The Bankruptcy Code enables bankruptcy courts to deal with the interests and of multiple parties—each of whom has a right to appear and be heard on any issue—effectively and expeditiously.

  • Arbitration, by contrast, is specific to the named parties and excludes the interests and arguments of everyone else.

Circuit Courts of Appeal have affirmed a bankruptcy court’s rejection of an arbitration request when doing so would conflict with the purposes of the Bankruptcy Code.[Fn. 1}

Trial-level courts have also refused to enforce arbitration agreements when doing so would conflict with the purposes of the Bankruptcy Code.[Fn.2]

Debtor’s case is essentially on hold while awaiting a resolution of S.A.I.L.’s Motion to Compel.

Debtor cannot move forward on confirmation, and creditors cannot receive payment on their claims—all because S.A.I.L. wants to arbitrate its claim.

Cases cited by S.A.I.L. don’t actually support its position.  For example, in Argon Credit, the court found “that the arbitrations at issue are neither actions by nor against the Debtor; rather, they are actions by third-parties against third-parties.”

Accordingly, Johnson’s counts I and III will not be sent to arbitration, and the Motion to Compel will be denied as to those counts.

Count II

Claims in Count II of Johnson’s suit do not involve an inherent conflict between the FAA and the Bankruptcy Code.  That’s because the Count seeks to do more than diminish or zero-out S.A.I.L.’s claim.
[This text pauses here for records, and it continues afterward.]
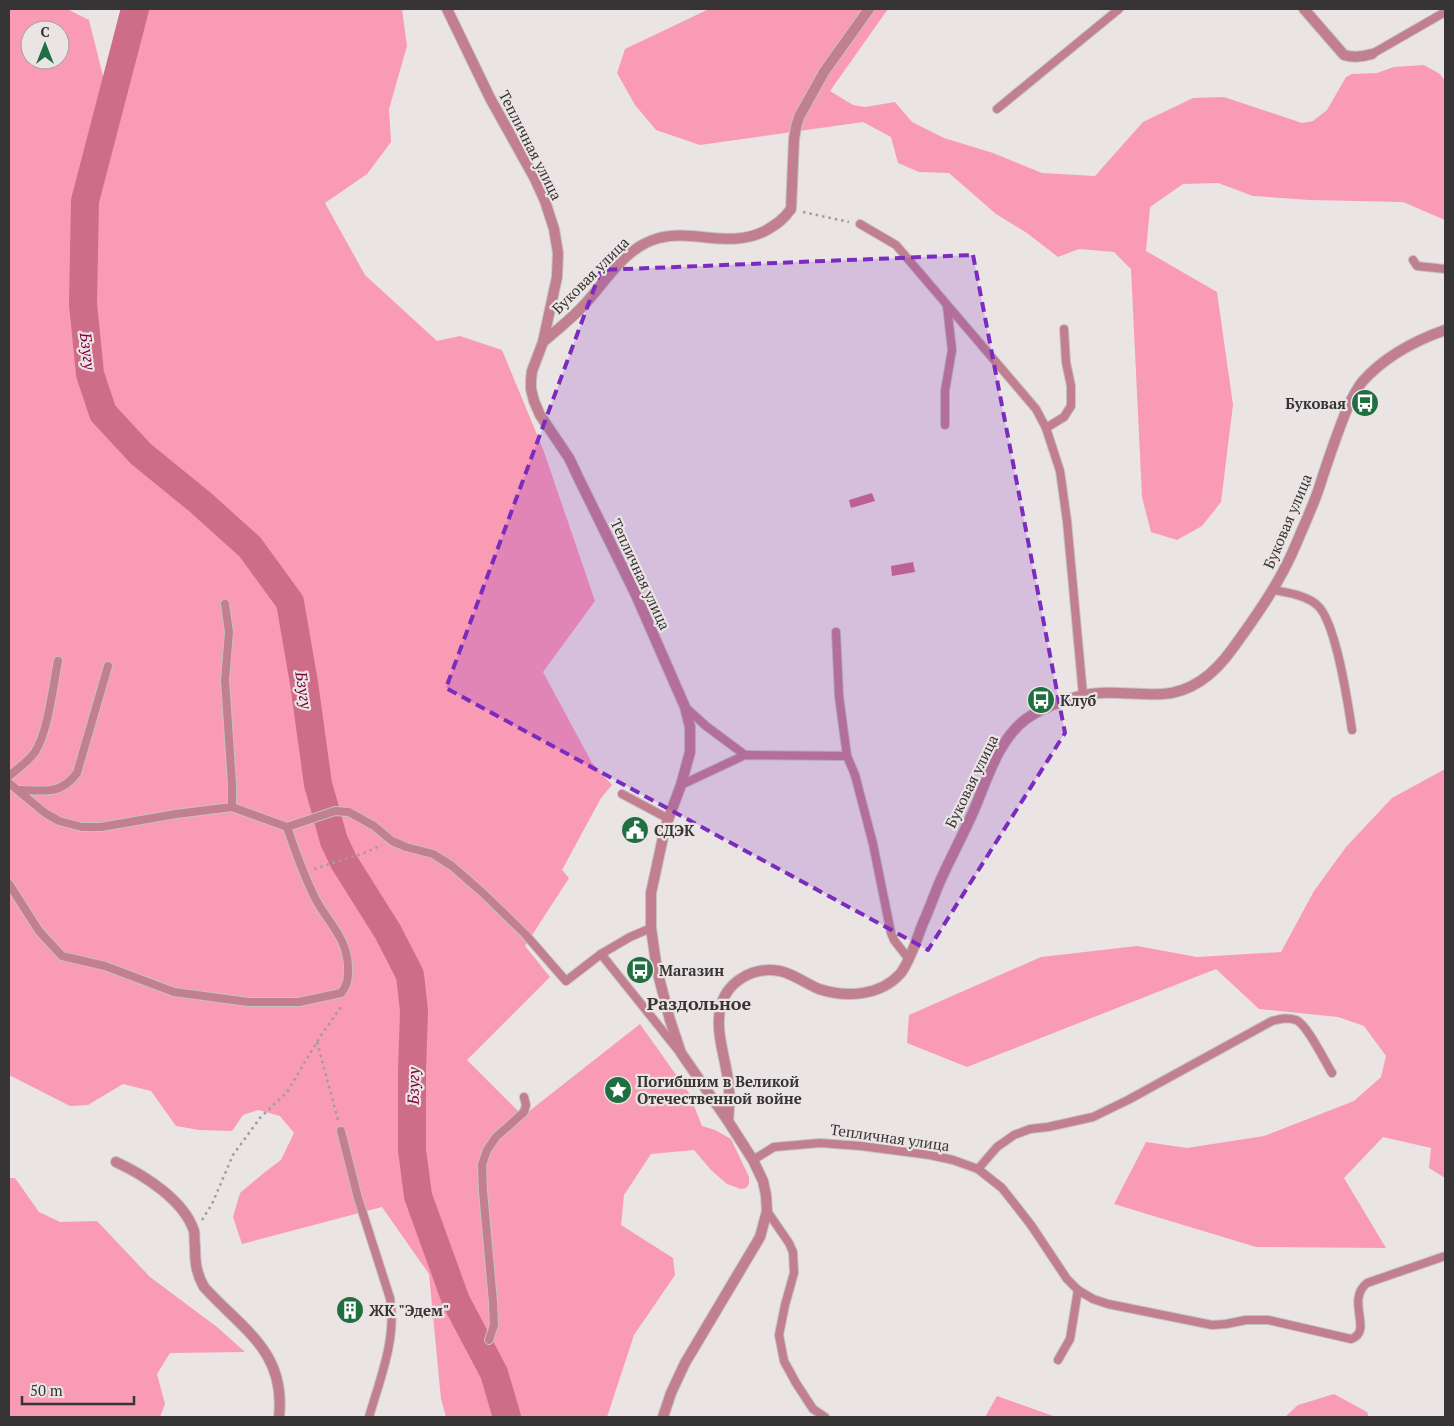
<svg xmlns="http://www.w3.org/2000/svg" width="1454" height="1426" font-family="'PT Serif',serif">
<rect width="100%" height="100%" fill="#ebe4e5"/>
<g fill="#f99bb4" fill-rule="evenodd">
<path d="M 9,9 L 67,9 L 89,20 L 115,124 L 145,9 L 402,9 L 407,46 L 389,109 L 391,142 L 367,174 L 325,203 L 365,275 L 437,341 L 460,336 L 502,350 L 543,449 L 595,601 L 543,672 L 592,763 L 612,785 L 601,798 L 562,870 L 569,878 L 525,946 L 550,977 L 467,1060 L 523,1116 L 640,1024 L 689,1093 L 702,1126 L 715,1130 L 731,1139 L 749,1177 L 749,1184 L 746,1188 L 741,1189 L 727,1184 L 711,1170 L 694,1150 L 651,1154 L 624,1195 L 621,1225 L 673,1258 L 675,1275 L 634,1335 L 607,1417 L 446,1417 L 441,1399 L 429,1274 L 382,1207 L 242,1244 L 233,1217 L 240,1193 L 265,1172 L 281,1160 L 294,1133 L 280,1116 L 258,1110 L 243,1115 L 232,1131 L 199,1130 L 176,1126 L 151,1091 L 123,1084 L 88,1105 L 70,1106 L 9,1075 ZM 30,30 L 60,30 L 60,60 L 30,60 Z"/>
<polygon points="709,9 888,9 830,91 853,105 865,107 895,102 912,122 944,138 993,153 1042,173 1095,176 1143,122 1193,98 1224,97 1302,123 1313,121 1327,110 1346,77 1352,74 1377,73 1394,67 1424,65 1440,74 1445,81 1445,220 1403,202 1310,200 1253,196 1218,183 1183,184 1150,207 1146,251 1217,292 1233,405 1221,502 1202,526 1177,540 1151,532 1142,497 1131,269 1114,252 1079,249 1058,257 1027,233 996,214 949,173 919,172 898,163 891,137 863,122 700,145 656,130 635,105 617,73 625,49"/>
<polygon points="1445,769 1445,1178 1429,1168 1431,1148 1383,1137 1344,1178 1386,1248 1256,1247 1114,1204 1146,1142 1187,1148 1264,1136 1354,1101 1381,1077 1386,1056 1364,1026 1338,1017 1259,1009 1216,969 967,1067 907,1043 909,1015 1041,957 1137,946 1197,957 1281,952 1314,891 1346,847 1392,798"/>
<polygon points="9,1178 15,1178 39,1212 60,1222 97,1221 150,1277 217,1327 245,1352 170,1353 157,1374 165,1404 160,1417 9,1417"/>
<polygon points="1334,1394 1367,1412 1369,1417 1285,1417 1298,1405"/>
<polygon points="997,1396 1056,1417 985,1417"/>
</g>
<g fill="#ce6d88">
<polygon points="872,493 875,501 851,508 849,500"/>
<polygon points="913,562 915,572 892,576 891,566"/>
</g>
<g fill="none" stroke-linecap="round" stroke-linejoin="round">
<polyline stroke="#ce6d88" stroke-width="28" points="135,9 85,201 83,304 90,374 103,413 141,454 200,502 250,547 290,602 304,683 318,784 334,841 344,862 388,932 410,975 414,1011 412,1071 412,1150 418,1196 456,1301 494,1373 507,1417"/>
<g stroke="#c7c1c2" stroke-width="10">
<g id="service">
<polyline points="1372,54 1445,12"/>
<polyline points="997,109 1119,9"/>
<polyline points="860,224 896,245 1036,409 1046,428 1060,471 1067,521 1083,695"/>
<polyline points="1413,260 1417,266 1445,269"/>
<polyline points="945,425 945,391 952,350 947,306"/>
<polyline points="1046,428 1064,417 1071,406 1071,386 1066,362 1064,329"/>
<path d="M 1274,590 C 1288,593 1306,595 1317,605 C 1336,621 1348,704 1352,730"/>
<polyline points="225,604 229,632 225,680 232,784 232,807"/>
<polyline points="836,632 839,696 847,756 855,775 873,844 891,933 894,940 908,958"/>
<polyline points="685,707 706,726 745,755"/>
<path d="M 9,776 C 18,768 28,762 35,752 C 48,732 53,686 58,661"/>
<polyline points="9,783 45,813 59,821 82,827 101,827 176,814 232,807 287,827 335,811 349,812 374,826 392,841 406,847 433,854 452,866 484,894 525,934 566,981 601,954 678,1050"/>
<polyline points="681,785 745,755 847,756"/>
<path d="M 18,790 C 43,790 60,796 77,773 L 108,666"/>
<polyline points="622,794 669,819"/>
<path d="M 9,884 L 39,931 L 62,956 L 105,966 L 174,992 L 248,1002 L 299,1002 L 341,993 C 348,985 348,978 348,968 C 348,937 326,921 314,896 C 303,873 295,851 287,827"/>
<polyline points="601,954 630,937 651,928"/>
<path d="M 341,1131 L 358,1198 L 390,1298 C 397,1338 380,1379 369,1417"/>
<path d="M 753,1160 L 774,1147 L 820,1143 L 861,1146 L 930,1155 L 953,1160 L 978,1169 L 1002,1188 L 1017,1207 L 1031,1225 L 1067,1279 L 1078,1290 L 1093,1299 L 1108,1304 L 1212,1325 L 1226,1324 L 1246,1320 L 1268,1320 L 1351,1339 C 1374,1331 1345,1301 1367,1283 L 1445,1256"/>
<path d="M 978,1169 L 997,1147 L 1014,1135 L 1030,1129 L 1048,1127 L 1093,1117 L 1128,1100 L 1272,1021 C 1280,1019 1287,1017 1296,1020 C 1307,1024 1325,1062 1332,1073"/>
<polyline points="767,1211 789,1243 793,1252 794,1273 785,1305 779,1335 784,1361 796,1383 813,1409 825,1417"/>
<polyline points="489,1340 494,1325 493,1302 483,1191 482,1165 487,1150 496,1137 524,1112 526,1105 524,1097"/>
<polyline points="1058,1360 1070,1339 1078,1290"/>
</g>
</g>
<g stroke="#c7c1c2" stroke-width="12">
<g id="minor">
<path d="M 1304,9 L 1344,55 C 1354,58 1362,57 1372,54"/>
<path d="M 543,342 C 557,330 571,319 583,306 C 606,282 624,247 659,238 C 694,229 729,249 765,231 C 777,224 783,220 791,209 L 794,139 L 796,127 L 799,117 L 824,72 L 869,9"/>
<path d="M 728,1121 C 729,1111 730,1100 729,1090 C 728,1064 715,1036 720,1010 C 725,982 753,966 780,971 C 794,974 806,984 819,989 C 846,998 880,996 900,974 C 910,962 917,938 923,923 C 930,908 935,892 942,877 C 952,855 964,833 974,810 C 987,780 998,740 1026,719 C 1044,706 1077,694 1101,693 C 1121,692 1142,695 1163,694 C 1193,692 1216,672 1233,648 C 1257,615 1281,581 1297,542 C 1304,525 1312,508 1318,491 C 1327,463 1336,436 1347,409 C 1351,400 1356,390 1362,382 C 1384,357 1414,341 1445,330"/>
<path d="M 116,1162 C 144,1175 184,1200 194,1231 C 195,1235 194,1241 195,1246 C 195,1262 196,1273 204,1287 C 243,1330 286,1351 279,1417"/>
</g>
</g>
<g stroke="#c7c1c2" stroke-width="12">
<polyline id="tertiary" points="447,9 490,98 534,177 545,201 554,229 558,253 557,277 543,342 532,371 531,380 531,389 534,401 540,415 569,458 579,479 636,595 685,707 690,727 690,752 681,785 665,828 651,893 651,928 657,970 670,1020 681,1053 728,1121 753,1160 763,1181 766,1195 767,1211 760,1237 685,1363 671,1393 663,1417"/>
</g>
<g stroke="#a09b9c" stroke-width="2.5" stroke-dasharray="2.5 4" stroke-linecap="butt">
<polyline points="803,212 849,222"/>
<polyline points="314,869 364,853 382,845"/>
<polyline points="317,1042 338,1120"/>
<polyline points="202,1220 212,1204 233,1155 260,1118 287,1092 320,1037 343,1004"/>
</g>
<use href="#service" stroke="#c17f90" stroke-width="8"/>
<use href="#minor" stroke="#c17f90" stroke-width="10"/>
<use href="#tertiary" stroke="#c17f90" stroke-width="10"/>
</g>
<path fill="#7b2cbf" fill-opacity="0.2" stroke="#7b2cbf" stroke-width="4" stroke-dasharray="10 6" stroke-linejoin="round" d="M 973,255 L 1065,733 L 928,950 L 446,688 L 601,270 Z"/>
<defs>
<g id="bus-disc" transform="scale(1.4375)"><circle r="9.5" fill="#1f6f40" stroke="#ebe4e5"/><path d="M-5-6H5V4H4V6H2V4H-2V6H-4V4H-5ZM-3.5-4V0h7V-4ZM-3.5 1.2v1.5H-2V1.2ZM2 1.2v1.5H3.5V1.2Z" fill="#fff"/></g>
<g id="civic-disc" transform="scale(1.4375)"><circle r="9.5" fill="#1f6f40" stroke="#ebe4e5"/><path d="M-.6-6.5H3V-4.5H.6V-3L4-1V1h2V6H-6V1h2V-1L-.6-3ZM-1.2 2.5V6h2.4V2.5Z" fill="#fff"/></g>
<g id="sight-disc" transform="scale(1.4375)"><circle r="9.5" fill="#1f6f40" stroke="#ebe4e5"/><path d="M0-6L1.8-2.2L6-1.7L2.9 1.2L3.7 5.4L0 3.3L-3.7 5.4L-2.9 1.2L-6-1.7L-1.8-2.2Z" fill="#fff"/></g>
<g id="building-disc" transform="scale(1.4375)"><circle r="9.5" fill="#1f6f40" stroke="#ebe4e5"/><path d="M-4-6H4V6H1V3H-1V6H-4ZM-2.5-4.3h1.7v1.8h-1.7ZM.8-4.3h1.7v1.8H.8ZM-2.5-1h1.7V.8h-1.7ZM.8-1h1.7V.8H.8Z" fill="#fff"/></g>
</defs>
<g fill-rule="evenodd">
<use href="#bus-disc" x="1365" y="403"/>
<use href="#bus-disc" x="1041" y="700"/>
<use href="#civic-disc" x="635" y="830"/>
<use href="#bus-disc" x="640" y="970"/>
<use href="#sight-disc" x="618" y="1090"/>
<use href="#building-disc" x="350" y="1310"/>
</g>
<g text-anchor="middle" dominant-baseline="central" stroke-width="4.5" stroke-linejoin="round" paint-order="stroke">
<g font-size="15" fill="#363434" stroke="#ebe4e5">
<text transform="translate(531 145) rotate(63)">Тепличная улица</text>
<text transform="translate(590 275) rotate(-45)">Буковая улица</text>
<text transform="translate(1287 521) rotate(-67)">Буковая улица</text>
<text transform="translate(641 574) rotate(65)">Тепличная улица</text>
<text transform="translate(971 781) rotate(-64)">Буковая улица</text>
<text transform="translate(890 1137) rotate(8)">Тепличная улица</text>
</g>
<g font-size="15" font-weight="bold" fill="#363434" stroke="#ebe4e5" text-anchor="start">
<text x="1346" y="403" text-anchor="end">Буковая</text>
<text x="1060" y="700">Клуб</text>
<text x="654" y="830">СДЭК</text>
<text x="659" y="970">Магазин</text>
<text x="637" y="1081">Погибшим в Великой<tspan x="637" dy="17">Отечественной войне</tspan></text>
<text x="369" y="1310">ЖК "Эдем"</text>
</g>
<g font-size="16" font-style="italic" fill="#80023c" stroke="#ebe4e5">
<text transform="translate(88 351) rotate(83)">Бзугу</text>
<text transform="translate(304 690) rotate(81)">Бзугу</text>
<text transform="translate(413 1086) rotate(-89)">Бзугу</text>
</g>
<g font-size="18" font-weight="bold" fill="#363434" stroke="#ebe4e5">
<text x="699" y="1003">Раздольное</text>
</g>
</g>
<rect width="1454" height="1426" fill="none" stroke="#363434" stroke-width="20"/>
<g transform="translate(45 45)"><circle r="24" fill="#ebe4e5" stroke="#a39e9e"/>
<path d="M0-4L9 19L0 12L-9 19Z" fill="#1f6f40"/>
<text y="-8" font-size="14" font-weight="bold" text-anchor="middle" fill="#363434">С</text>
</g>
<path d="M22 1396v8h112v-8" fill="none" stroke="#363434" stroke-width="2.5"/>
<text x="30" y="1396" font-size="15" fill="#363434" stroke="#ebe4e5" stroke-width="4" paint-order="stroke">50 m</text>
</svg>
Consequently, the Motion to Compel will be granted as to Count II. 

Meanwhile, Debtor’s plan can provide for what happens when the arbitration result on Count II becomes known—and the plan can be amended at that time, if need be.   


According to Johnson v. S.A.I.L.:

  • Using a claim objection or counterclaim in a defensive deployment is not subject to an arbitration clause in the agreement between debtor and the creditor; but
  • Using it for more than that (as an offensive deployment), reaches an opposite result.


Footnote 1.  Multiple citations to and descriptions of such circuit court opinions appear at 21-22 of the opinion.

Footnote 2.  Multiple citations to and descriptions of such trial-level opinions appear at 22-23 of the opinion.